> Texto fornecido
Importa recordar que a liberdade condicional não é uma medida de clemência ou de recompensa por mera boa conduta prisional, e serve na política do C.P.M. um objectivo bem definido: o de criar um período de transição entre a prisão e a liberdade, durante o qual o recluso possa equilibradamente recobrar o sentido de orientação social fatalmente enfraquecido por efeito da reclusão. (cfr. Acórdão do TSI no Processo n.º50/2002)
Daí decorre que se, não obstante um comportamento prisional adequado, pelo passado do recluso e perspectivas de reintegração se não se formula um juízo de prognose favorável a uma regeneração e se teme pelas razões de prevenção geral (cfr. Acórdão do TSI no Processo n.º225/2010). Ainda se inculca reiteradamente que cada situação deve ser observada caso a caso, num circunstancialismo de modo, tempo e lugar próprios, analisando de forma crítica a personalidade do recluso e de um juízo de prognose fortemente indiciador de que o mesmo se vai reinserir na sociedade e ter uma vida em sintonia com as regras de convivência normal, devendo ainda constituir matéria de ponderação, a defesa da ordem jurídica e da paz social. (cfr. Acórdãos do TSI nos Processos n.º225/2010 e n.º404/2011)
Envolvendo conceitos indeterminados de prognose, as alíneas a) e b) do n.º1 do art.56º dotam aos julgadores certa margem de livre apreciação na interpretação e na valorização, pelo que a convicção de não verificação dos pressupostos subjectivos só poderia ser neutralizado se houvesse uma exemplar e excelente evolução activa da personalidade do recluso durante a execução da prisão, e não um mero comportamento passivo cumpridor das regras básicas de conduta prisional. (cfr. Acórdão do TSI no Processo n.º9/2002)
No caso sub judice, quanto à prevenção especial, o MMº Juiz a quo aponta prudentemente “直至目前為止,就本具體個案而言,本法庭考慮囚犯在獄中的行為表現、監獄部門、檢察院的意見,以及囚犯的人格,無法顯示一旦囚犯獲釋,其會誠實做人,不再犯罪”.
A nível da prevenção geral, lá lê-se que “同時,考慮到嫌犯所涉及的犯罪性質對社會以及澳門本身的形象帶來負面影響,因此,認為對囚犯施以的刑罰仍未達致一般預防的目的,本法庭認為在此情況下提早釋放囚犯將不利於維護法律秩序及社會安寧。”

> Requisitos
Transcreva do texto sobre a liberdade condicional, sem alterações, o trecho que começa em "Envolvendo conceitos indeterminados" e vai até "no Processo n.º9/2002)".

> Dados disponíveis

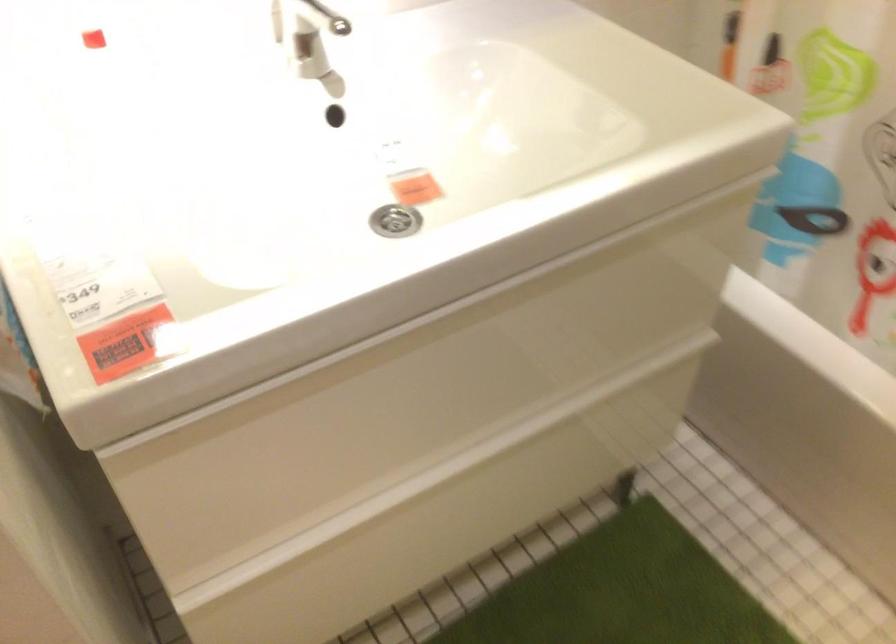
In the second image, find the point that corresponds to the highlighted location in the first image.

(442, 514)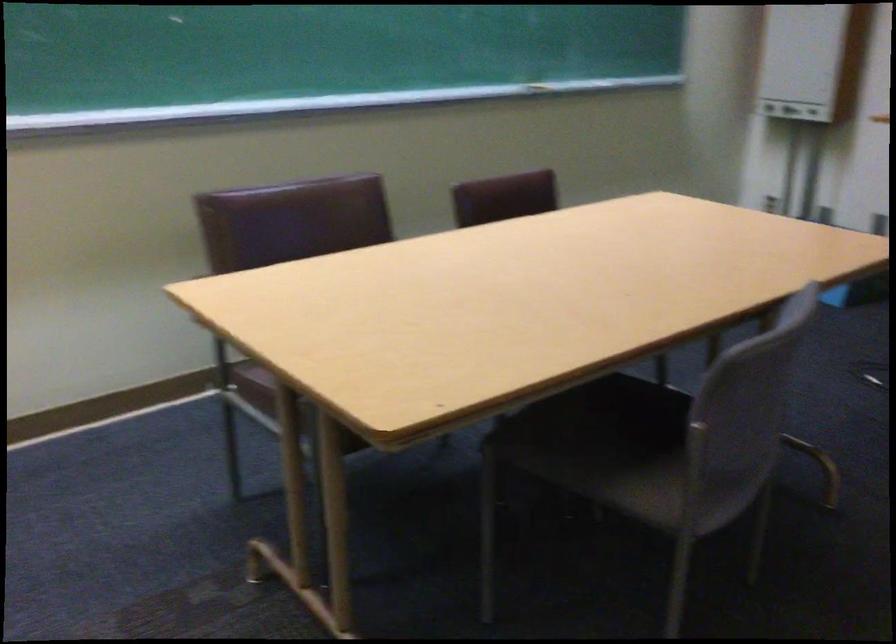
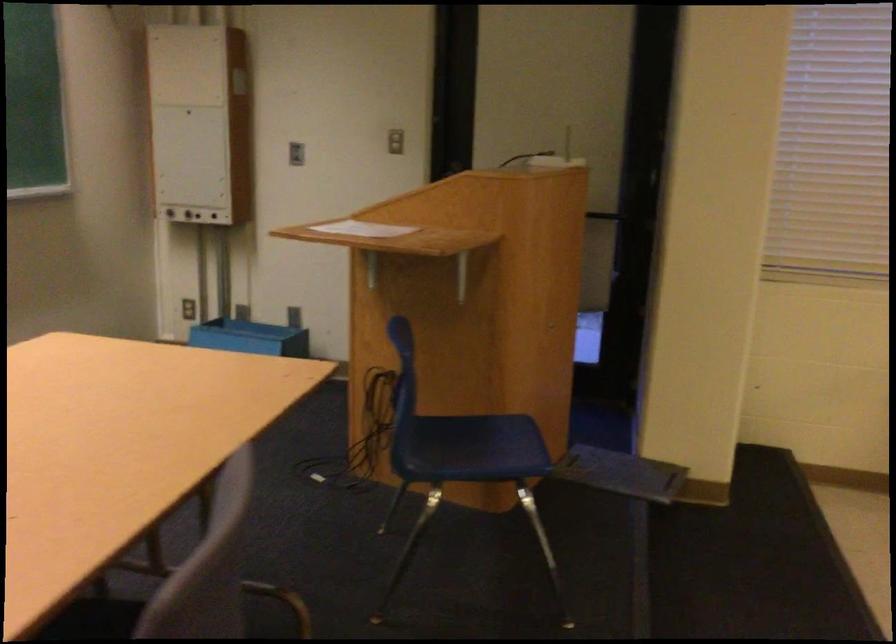
Locate, in the second image, the point that corresponds to (x=753, y=104) in the first image.

(167, 210)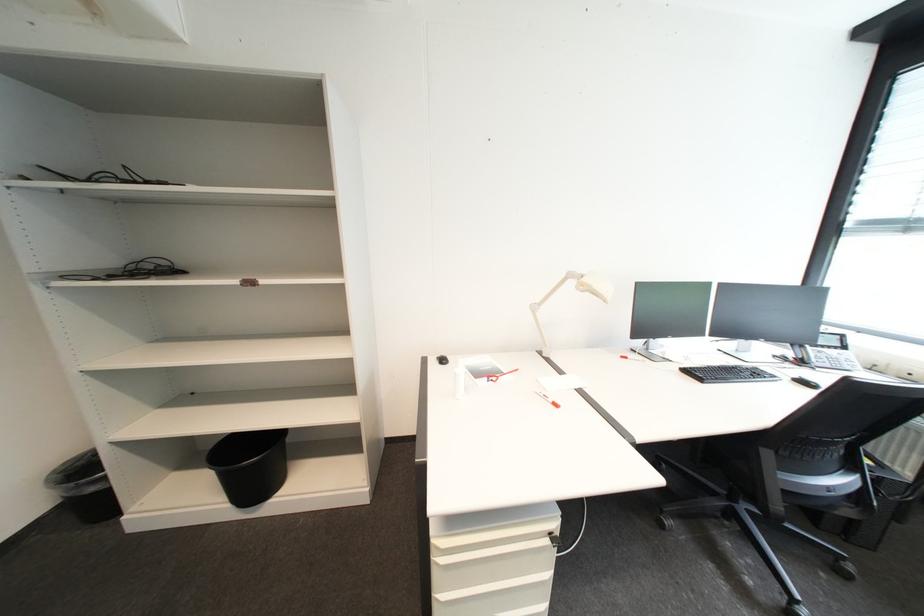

> Resultado abaixo
Envolvendo conceitos indeterminados de prognose, as alíneas a) e b) do n.º1 do art.56º dotam aos julgadores certa margem de livre apreciação na interpretação e na valorização, pelo que a convicção de não verificação dos pressupostos subjectivos só poderia ser neutralizado se houvesse uma exemplar e excelente evolução activa da personalidade do recluso durante a execução da prisão, e não um mero comportamento passivo cumpridor das regras básicas de conduta prisional. (cfr. Acórdão do TSI no Processo n.º9/2002)